Task instructions >> The whole listing needs to be written out exactly, except for any images.

--- Extracted information Enclosed Below ---

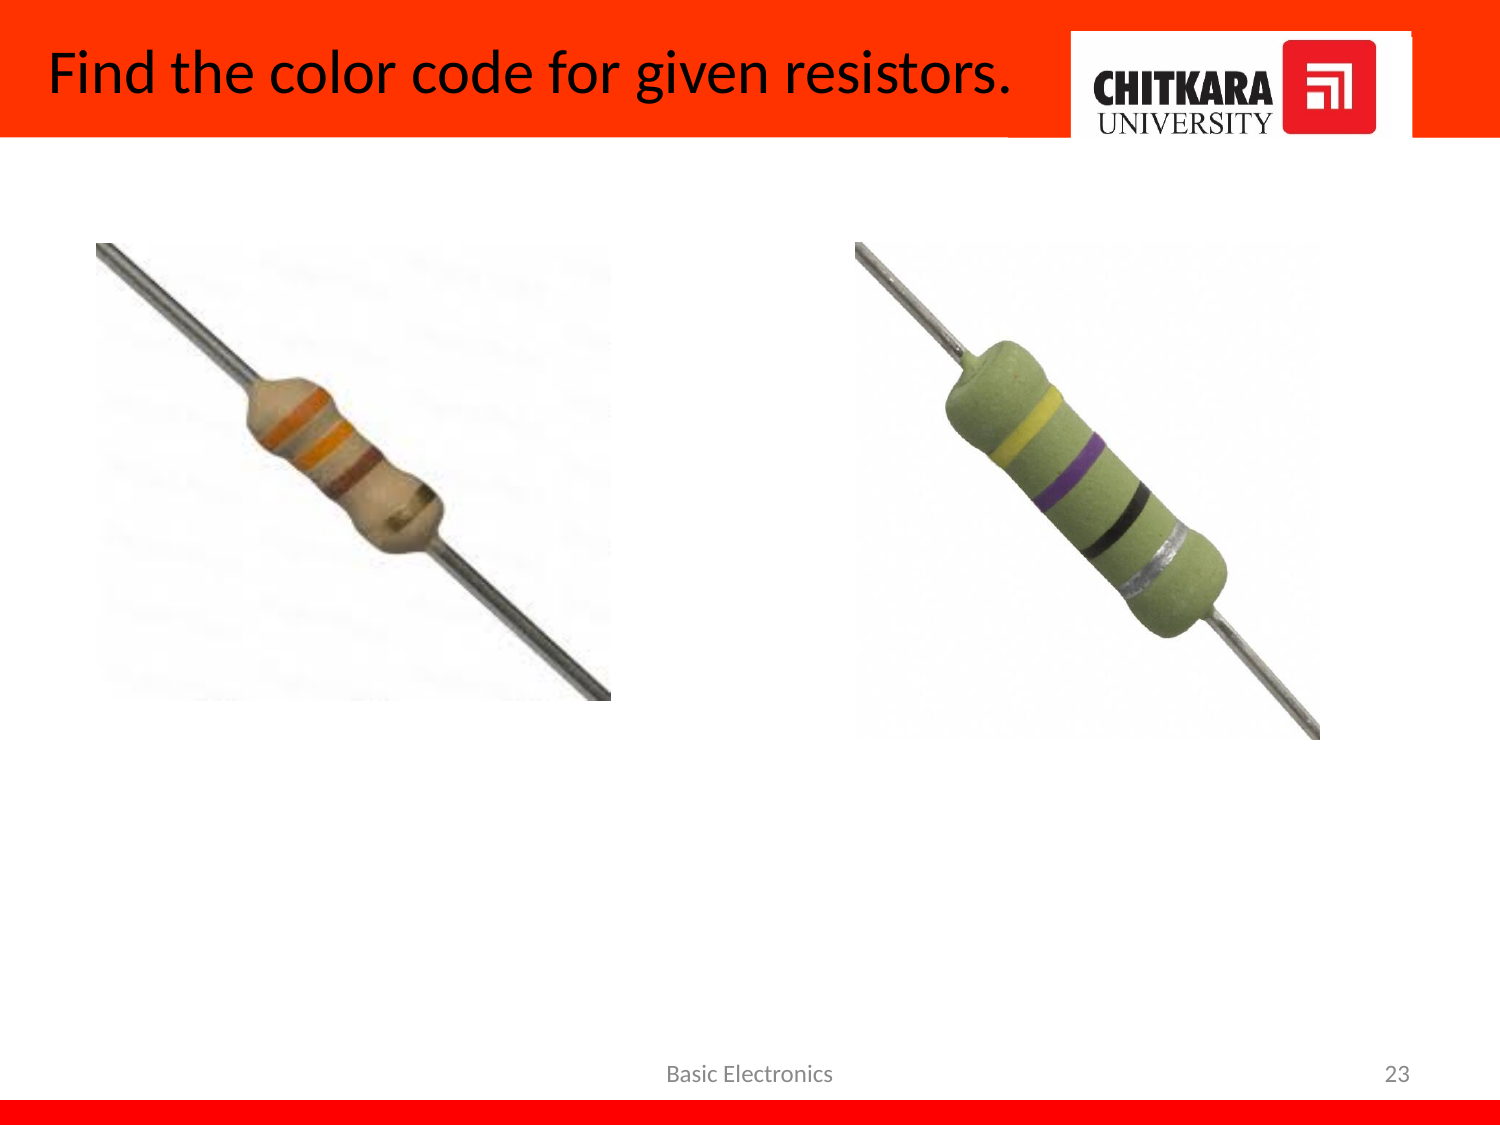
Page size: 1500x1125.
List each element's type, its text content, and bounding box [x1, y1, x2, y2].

picture [96, 242, 611, 701]
picture [1074, 37, 1391, 138]
picture [854, 241, 1321, 740]
footer Basic Electronics [512, 1042, 988, 1103]
slide_number 23 [1074, 1042, 1425, 1103]
title Find the color code for given resistors. [0, 0, 1063, 138]
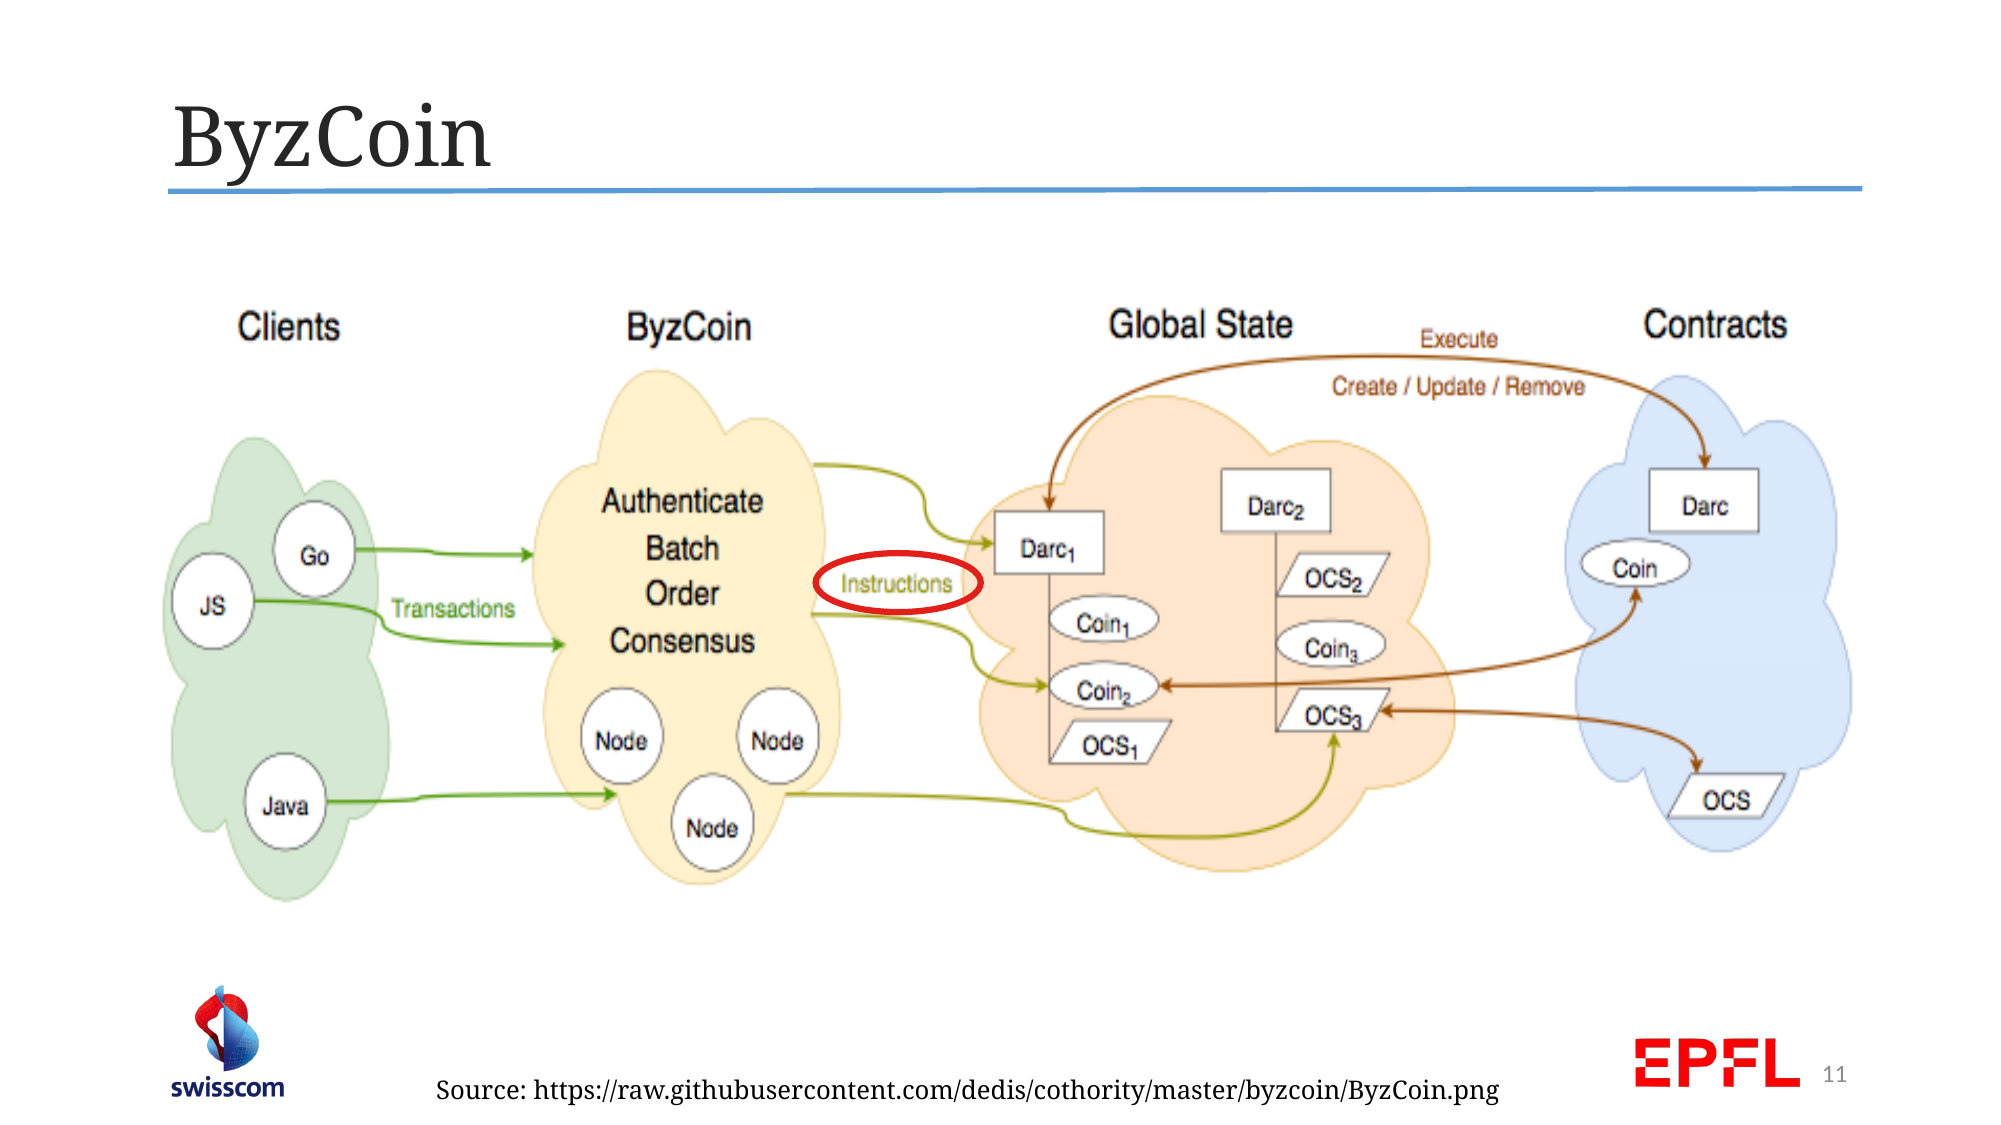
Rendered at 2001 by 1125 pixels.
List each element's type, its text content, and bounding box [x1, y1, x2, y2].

text_box ByzCoin [157, 75, 1767, 266]
picture [156, 286, 1863, 933]
text_box Source: https://raw.githubusercontent.com/dedis/cothority/master/byzcoin/ByzCoin.png [336, 1045, 1600, 1125]
picture [168, 982, 287, 1100]
slide_number 11 [1412, 1042, 1863, 1103]
picture [1631, 1035, 1802, 1042]
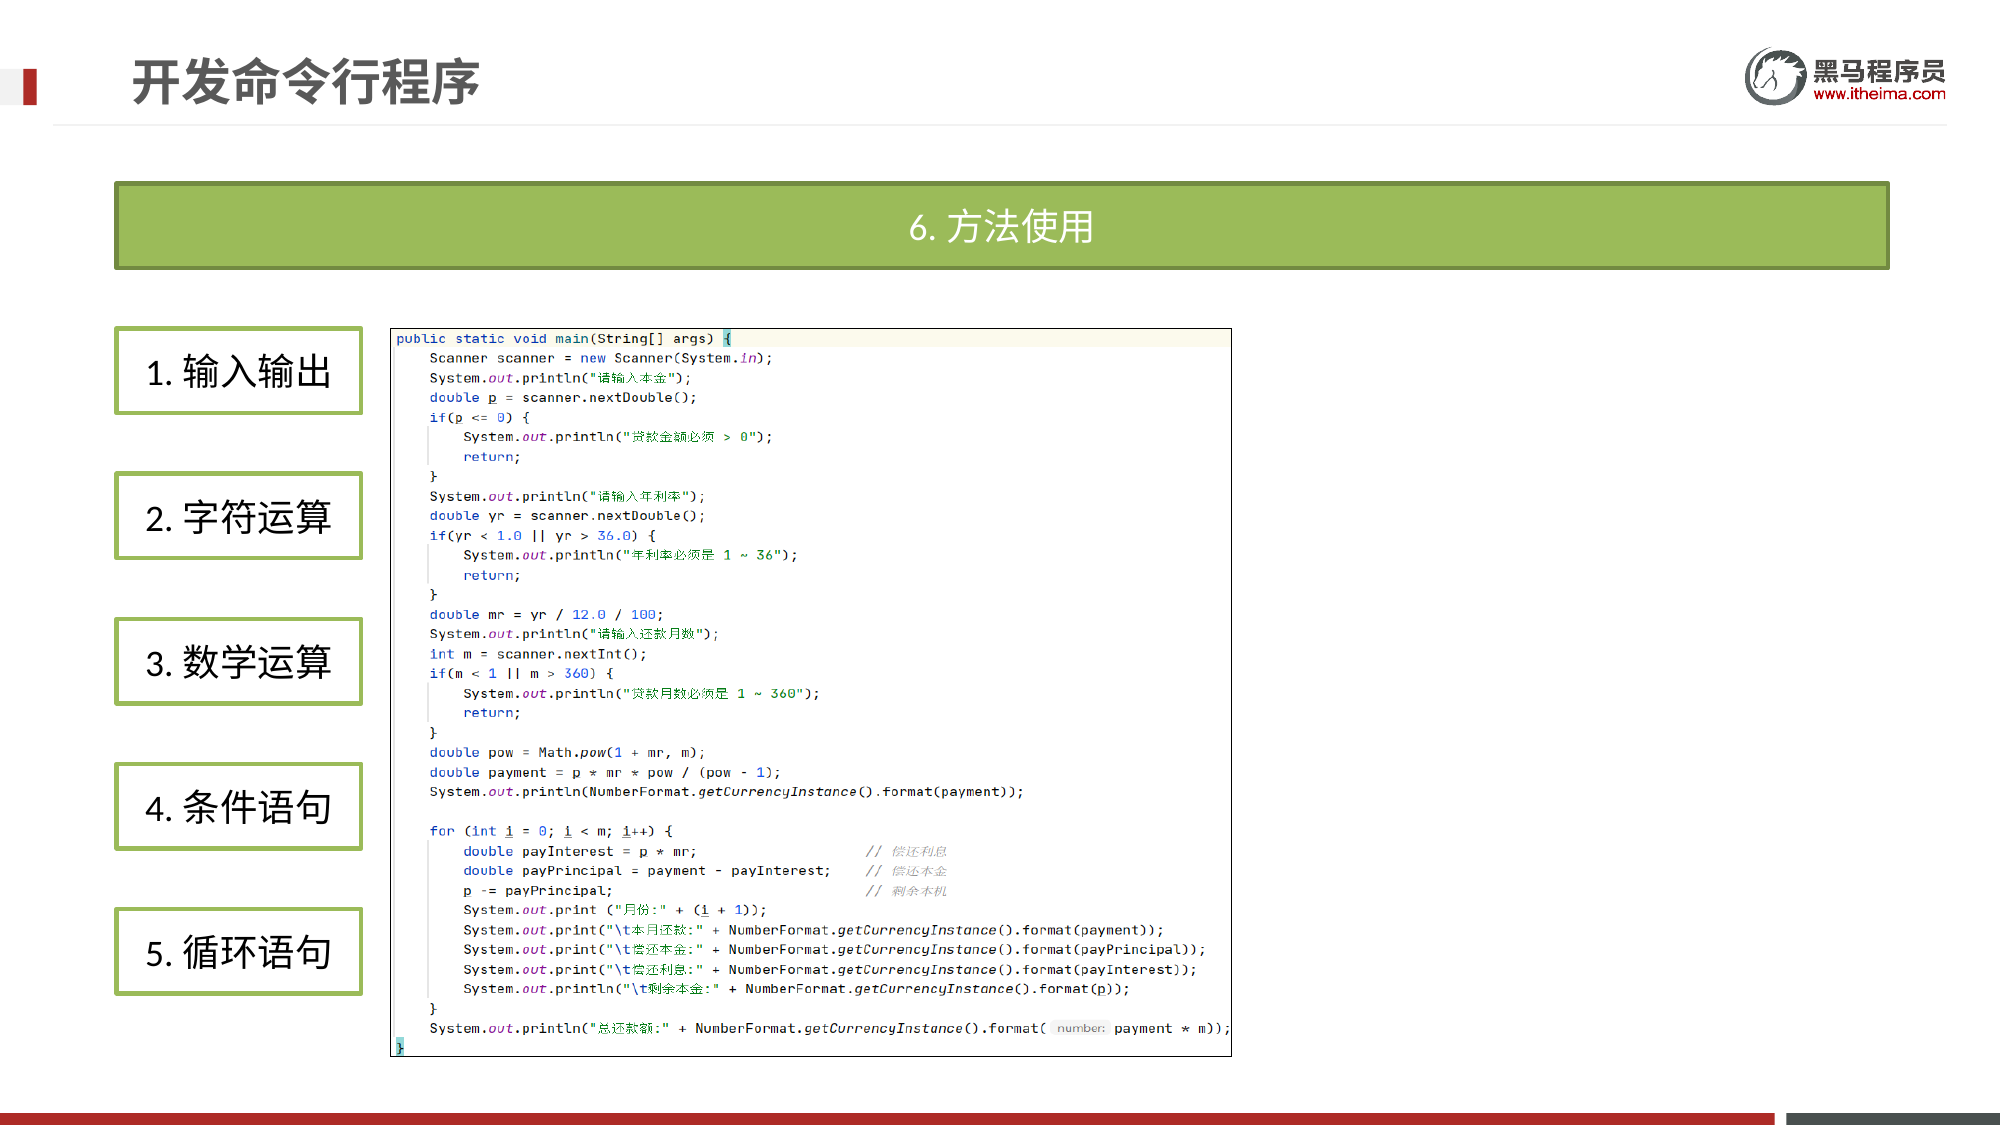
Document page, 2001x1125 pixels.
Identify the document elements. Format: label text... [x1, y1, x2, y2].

text_box 4.条件语句 [114, 762, 363, 851]
text_box 1.输入输出 [114, 326, 363, 415]
title 开发命令行程序 [116, 38, 1556, 124]
picture [390, 328, 1232, 1058]
text_box 5.循环语句 [114, 907, 363, 996]
picture [1744, 46, 1946, 106]
text_box 6.方法使用 [114, 181, 1890, 270]
text_box 2.字符运算 [114, 471, 363, 560]
text_box 3.数学运算 [114, 617, 363, 706]
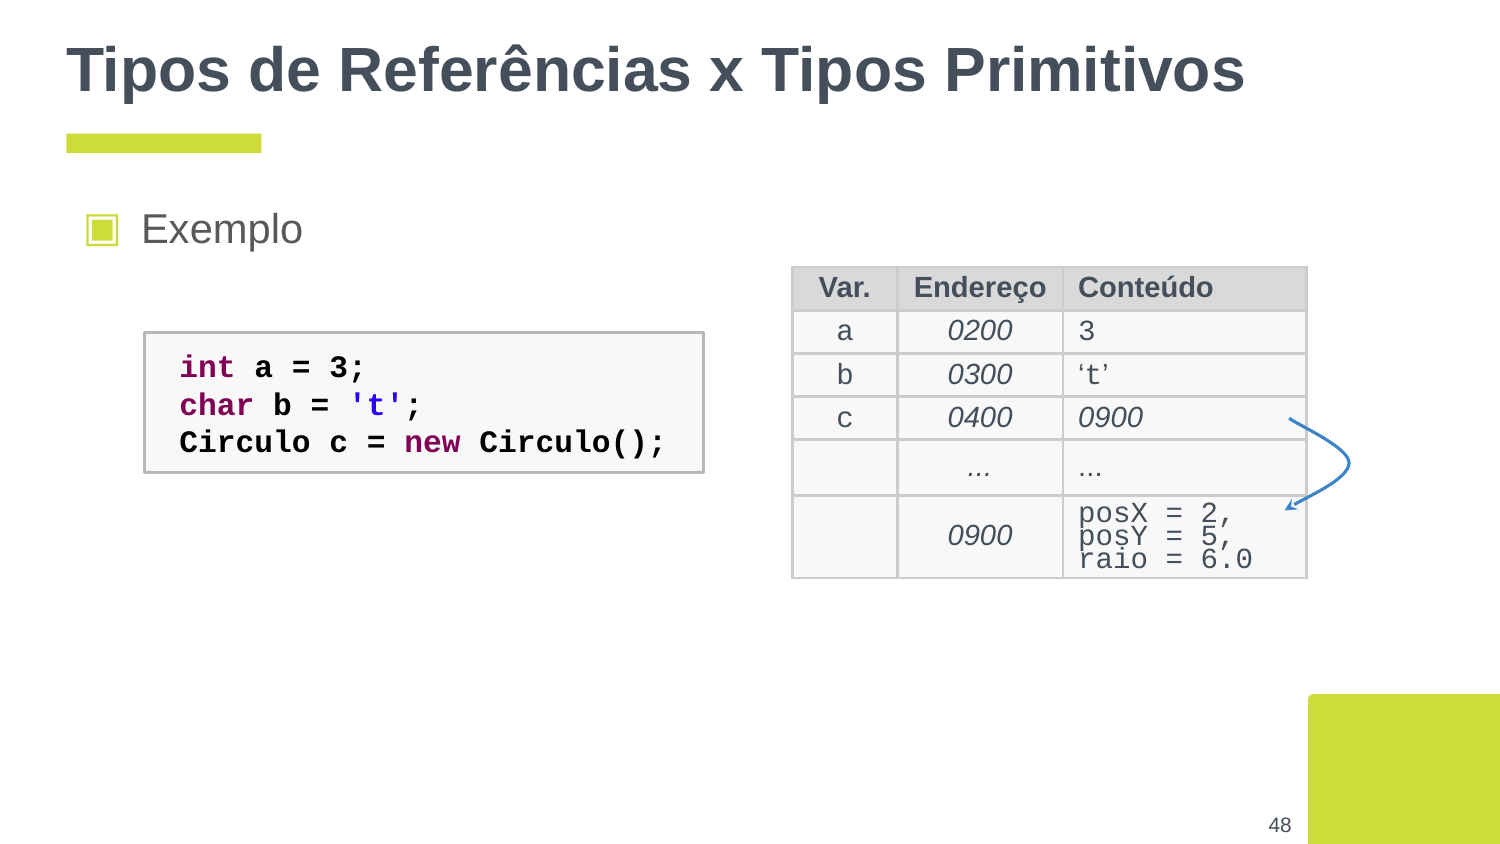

--- End of Enclosed Extracted information ---

Result of this exercise >>
Page size: 1500x1125.
List each element's type, its text content, and bounding box [x1, y1, x2, y2].

picture [96, 242, 611, 701]
picture [1074, 37, 1391, 138]
picture [854, 241, 1321, 740]
footer Basic Electronics [512, 1042, 988, 1103]
slide_number 23 [1074, 1042, 1425, 1103]
title Find the color code for given resistors. [0, 0, 1063, 138]
Rendered at 2001 by 1125 pixels.
List each element's type, its text content, and bounding box [x1, y1, x2, y2].

text_box ByzCoin [157, 75, 1767, 266]
picture [156, 286, 1863, 933]
text_box Source: https://raw.githubusercontent.com/dedis/cothority/master/byzcoin/ByzCoin.png [336, 1045, 1600, 1125]
picture [168, 982, 287, 1100]
slide_number 11 [1412, 1042, 1863, 1103]
picture [1631, 1035, 1802, 1042]
Document page, 2001x1125 pixels.
Identify the document elements. Format: label text... [x1, y1, x2, y2].

text_box 4.条件语句 [114, 762, 363, 851]
text_box 1.输入输出 [114, 326, 363, 415]
title 开发命令行程序 [116, 38, 1556, 124]
picture [390, 328, 1232, 1058]
text_box 5.循环语句 [114, 907, 363, 996]
picture [1744, 46, 1946, 106]
text_box 6.方法使用 [114, 181, 1890, 270]
text_box 2.字符运算 [114, 471, 363, 560]
text_box 3.数学运算 [114, 617, 363, 706]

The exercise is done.